07/06/2026
Predigt von P. Thomas Fässler am Zehnten Sonntag im Jahreskreis
Dass er Zöllner war. Und dass er Matthäus hiess, nach anderen Quellen Levi. Das, liebe Schwestern und Brüder, ist das Einzige, was wir über den Hauptprotagonisten des heutigen Evangeliums wissen. Mehr geben die Texte nicht her. Wir wissen nicht, ob er alleine lebte oder eine Frau hatte, ja vielleicht sogar Kinder. Wir wissen auch nicht, wie alt er war, als er Jesus zum ersten Mal begegnete, wie er aussah, ob er ein gewinnendes Wesen hatte oder auf andere eher abschreckend wirkte. War er gesund und kräftig, handwerklich geschickt, reich, ehrlich oder vielmehr hintertrieben? Auch davon haben wir keine Ahnung. Nichts wissen wir über seine Herkunft, seine Geschichte, seine Kindheit – ob er Gewalt erleiden musste oder schon früh seine Eltern verlor und so ganz auf sich allein gestellt war, sodass er sich ohne die Existenz irgendwelcher staatlicher Unterstützung allein durchs Leben schlagen musste.

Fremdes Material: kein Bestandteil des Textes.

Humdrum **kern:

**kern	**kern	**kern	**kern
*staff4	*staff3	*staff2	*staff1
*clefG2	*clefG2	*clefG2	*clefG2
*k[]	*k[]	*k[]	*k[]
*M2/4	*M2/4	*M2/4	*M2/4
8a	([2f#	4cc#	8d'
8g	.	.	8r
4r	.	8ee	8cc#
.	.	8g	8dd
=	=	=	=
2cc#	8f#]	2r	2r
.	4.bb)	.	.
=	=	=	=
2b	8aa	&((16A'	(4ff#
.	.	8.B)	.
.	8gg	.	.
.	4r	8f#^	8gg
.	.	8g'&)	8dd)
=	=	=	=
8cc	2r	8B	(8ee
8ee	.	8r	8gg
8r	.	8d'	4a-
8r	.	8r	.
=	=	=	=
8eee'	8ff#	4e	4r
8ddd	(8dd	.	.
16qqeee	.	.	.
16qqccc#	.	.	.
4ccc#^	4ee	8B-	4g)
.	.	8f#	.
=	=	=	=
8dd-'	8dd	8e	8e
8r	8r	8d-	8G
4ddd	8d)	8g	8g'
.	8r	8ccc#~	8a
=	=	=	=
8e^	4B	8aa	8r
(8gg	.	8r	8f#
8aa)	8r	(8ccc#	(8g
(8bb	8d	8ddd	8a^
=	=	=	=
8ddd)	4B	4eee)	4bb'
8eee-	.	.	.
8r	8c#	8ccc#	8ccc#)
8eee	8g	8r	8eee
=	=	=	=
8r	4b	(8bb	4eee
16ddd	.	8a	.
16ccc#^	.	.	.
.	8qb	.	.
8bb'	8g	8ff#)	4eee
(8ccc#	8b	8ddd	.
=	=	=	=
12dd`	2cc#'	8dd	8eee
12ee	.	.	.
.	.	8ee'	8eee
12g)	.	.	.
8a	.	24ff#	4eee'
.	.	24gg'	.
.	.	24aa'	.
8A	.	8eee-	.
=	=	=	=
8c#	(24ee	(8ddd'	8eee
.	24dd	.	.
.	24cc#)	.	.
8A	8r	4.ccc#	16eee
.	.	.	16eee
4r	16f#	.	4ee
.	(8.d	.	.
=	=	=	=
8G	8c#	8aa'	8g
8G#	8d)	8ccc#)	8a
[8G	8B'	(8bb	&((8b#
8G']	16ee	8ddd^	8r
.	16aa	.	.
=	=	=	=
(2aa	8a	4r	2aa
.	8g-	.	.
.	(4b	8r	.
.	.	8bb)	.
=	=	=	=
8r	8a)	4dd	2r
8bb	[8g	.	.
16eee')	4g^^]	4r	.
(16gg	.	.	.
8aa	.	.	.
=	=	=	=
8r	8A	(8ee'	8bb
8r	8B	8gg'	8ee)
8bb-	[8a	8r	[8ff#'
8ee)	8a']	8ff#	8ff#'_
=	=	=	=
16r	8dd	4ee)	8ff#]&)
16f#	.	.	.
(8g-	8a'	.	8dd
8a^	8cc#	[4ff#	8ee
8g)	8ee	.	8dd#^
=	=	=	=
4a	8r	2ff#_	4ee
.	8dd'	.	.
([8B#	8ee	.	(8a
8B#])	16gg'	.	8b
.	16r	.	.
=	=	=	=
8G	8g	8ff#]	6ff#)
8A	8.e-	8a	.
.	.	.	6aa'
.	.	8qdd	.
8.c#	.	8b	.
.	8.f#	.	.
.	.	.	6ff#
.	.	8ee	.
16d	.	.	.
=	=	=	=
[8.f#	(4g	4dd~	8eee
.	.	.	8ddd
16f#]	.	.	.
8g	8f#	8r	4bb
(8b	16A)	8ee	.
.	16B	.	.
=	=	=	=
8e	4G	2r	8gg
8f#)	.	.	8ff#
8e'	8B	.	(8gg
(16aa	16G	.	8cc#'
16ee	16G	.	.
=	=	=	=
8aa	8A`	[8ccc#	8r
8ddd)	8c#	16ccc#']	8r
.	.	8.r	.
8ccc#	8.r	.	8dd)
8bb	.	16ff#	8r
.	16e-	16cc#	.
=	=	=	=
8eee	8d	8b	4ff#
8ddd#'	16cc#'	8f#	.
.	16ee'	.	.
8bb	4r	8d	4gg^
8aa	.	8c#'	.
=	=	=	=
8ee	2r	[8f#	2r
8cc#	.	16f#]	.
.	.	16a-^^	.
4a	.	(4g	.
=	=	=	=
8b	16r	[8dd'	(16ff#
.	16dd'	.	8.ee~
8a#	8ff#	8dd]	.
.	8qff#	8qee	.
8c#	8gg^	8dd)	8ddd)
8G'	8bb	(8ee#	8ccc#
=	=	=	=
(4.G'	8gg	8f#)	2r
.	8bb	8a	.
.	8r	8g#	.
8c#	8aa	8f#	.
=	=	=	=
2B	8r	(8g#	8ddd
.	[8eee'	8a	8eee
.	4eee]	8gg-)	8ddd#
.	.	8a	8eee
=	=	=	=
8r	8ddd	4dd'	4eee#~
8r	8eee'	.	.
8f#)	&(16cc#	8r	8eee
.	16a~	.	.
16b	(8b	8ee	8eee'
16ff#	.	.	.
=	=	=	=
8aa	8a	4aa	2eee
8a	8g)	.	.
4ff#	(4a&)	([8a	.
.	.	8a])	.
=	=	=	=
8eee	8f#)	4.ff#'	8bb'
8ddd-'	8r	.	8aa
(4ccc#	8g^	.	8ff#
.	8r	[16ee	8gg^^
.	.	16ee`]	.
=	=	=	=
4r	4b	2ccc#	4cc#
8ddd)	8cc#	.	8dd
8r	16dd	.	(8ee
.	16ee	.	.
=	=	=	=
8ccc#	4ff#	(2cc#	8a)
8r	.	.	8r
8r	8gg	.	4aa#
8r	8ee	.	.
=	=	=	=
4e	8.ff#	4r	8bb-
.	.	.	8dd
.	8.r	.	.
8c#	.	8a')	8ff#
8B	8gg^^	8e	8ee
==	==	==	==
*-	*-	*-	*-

Wir haben keinen blassen Schimmer davon, weshalb er Zöllner wurde, sich also in den Dienst der römischen Besatzungsmacht stellte, eine Zollstation pachtete und dafür von den Händlern, die mit ihren Waren an ihm vorbeizogen, Zölle einziehen konnte. Das war häufig ein recht lukratives Geschäft, weil die Einnahmen die Pacht deutlich überstiegen. Ein Kollaborateur, der viel Geld verdient: Da ist der Neid der Leute nicht weit.
Aber nochmals: Wir wissen nicht, ob er seinen Job aus eigenem Antrieb gewählt hat, ob er überhaupt eine Wahl hatte. Nichts sagen die uns vorliegenden Texte auch darüber, ob es ihm etwas ausmachte, einen zwar einträglichen, aber keineswegs angesehenen Beruf auszuüben. Ich selbst würde gerne wissen, ob Matthäus ein schlechtes Gewissen hatte oder ob er sich vielmehr sagte: „Was die anderen denken, ist mir doch egal; ich nutze die guten Verdienstmöglichkeiten, die mir die Römer bieten – und fertig.“
Was wissen wir eigentlich von unseren Mitmenschen? Was wissen wir über ihre Geschichte, darüber, was sie schon alles erlebt haben, erleiden mussten, weshalb sie so sind, wie sie sind, so handeln, so denken, so sprechen? Was wissen wir von ihren Enttäuschungen, ihren Verletzungen, ihren unerfüllten Wünschen und Hoffnungen? Geben wir es zu: meist nicht viel. Und doch sind wir schnell im Urteilen, ja im Verurteilen, als ob wir alles wüssten – ganz wie die Pharisäer, die dem Zöllner Matthäus, der vielleicht bereit war, seinem Leben eine neue Wendung zu geben, nicht einmal die Beziehung mit Gott gönnten. Als ob sie darüber entscheiden könnten, wer zu Gott darf und wer nicht – sie, die kaum etwas verstanden, aber doch alles zu wissen glaubten. So nochmals die Frage: Und wir? Amen.